In this case recently reported by CNN, cheating appears to have been pretty pervasive and systematic. CNNs investigation found that radiology residents across the country have been cheating on the board certification test by memorizing test questions and creating comprehensive banks known as "recalls," to improve their future test scores.

Similarly, the SAT Cheating Scandal uncovered late last year resulted in criminal charges against 20 students who allegedly accepted payment or paid others to take the SAT fraudulently. Though cheating on the SAT is not an easy task, it is estimated that there are 2,000 cases of cheating out of approximately 2 million students who take the test each year.

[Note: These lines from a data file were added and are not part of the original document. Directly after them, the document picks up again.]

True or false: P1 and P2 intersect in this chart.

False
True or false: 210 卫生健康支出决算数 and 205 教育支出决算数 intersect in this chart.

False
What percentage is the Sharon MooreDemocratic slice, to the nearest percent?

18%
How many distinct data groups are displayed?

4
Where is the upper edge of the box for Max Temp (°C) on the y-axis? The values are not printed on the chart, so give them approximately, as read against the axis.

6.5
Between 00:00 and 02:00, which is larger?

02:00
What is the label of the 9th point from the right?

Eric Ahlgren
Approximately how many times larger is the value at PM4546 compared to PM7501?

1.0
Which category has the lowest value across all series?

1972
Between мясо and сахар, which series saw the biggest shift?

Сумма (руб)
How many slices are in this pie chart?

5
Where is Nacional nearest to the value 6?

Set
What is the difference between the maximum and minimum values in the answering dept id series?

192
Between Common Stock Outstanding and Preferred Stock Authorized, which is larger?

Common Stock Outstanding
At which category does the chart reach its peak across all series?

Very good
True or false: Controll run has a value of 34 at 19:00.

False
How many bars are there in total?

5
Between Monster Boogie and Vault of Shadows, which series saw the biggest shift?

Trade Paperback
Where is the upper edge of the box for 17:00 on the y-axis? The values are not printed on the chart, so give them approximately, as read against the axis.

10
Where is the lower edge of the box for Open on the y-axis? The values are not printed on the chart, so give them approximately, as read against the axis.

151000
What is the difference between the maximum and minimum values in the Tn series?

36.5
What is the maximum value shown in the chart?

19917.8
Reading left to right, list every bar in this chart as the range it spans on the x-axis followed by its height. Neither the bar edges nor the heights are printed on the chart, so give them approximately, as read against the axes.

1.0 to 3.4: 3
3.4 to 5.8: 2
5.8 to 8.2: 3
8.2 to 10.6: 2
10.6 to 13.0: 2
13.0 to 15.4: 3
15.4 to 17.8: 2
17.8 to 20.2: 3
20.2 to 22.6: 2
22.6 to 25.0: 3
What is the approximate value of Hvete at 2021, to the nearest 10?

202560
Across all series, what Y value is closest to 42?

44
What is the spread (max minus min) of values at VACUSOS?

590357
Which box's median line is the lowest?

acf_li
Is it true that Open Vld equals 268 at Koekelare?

Exam security systems are continually challenged, and there are many different means of cheating. Those associated with recall, such as the two examples listed here, appear to be some of the hardest to combat. However, the rise of computer-based testing (CBT) has presented new opportunities that have yet to be fully realized, including access to:

Historical question performance data. Administrators can review question performance over time to identify trends and suspicious activities worthy of further attention.
Question banking systems. Question or item banking systems enable easy, ongoing question creation, revision and management. Sophisticated item banking systems have been proven to facilitate question development, which grows the available question pool and makes something like "recalls" more difficult.
Instant results and reporting. The ability to monitor and grade exams in real time can help exam administrators identify and confront potential cheating on the spot, rather than letting it slip through the cracks like it did with the SAT scandal.

Whether a student or professional in-training is caught copying another students paper, accessing the Internet with his or her cell phone, pasting test answers on a water bottle or passing the memorized test bank answers along to another test taker, these instances are labeled as cheating.

Although it is impossible to prevent people from cheating on tests 100 percent of the time, you can put advanced systems in place to significantly reduce test takers ability to cheat or inflate examination performance. Our team at ExamSoft is committed to being a part of the solution for protecting test answers from being shared or stolen and minimizing the occurrences of cheating.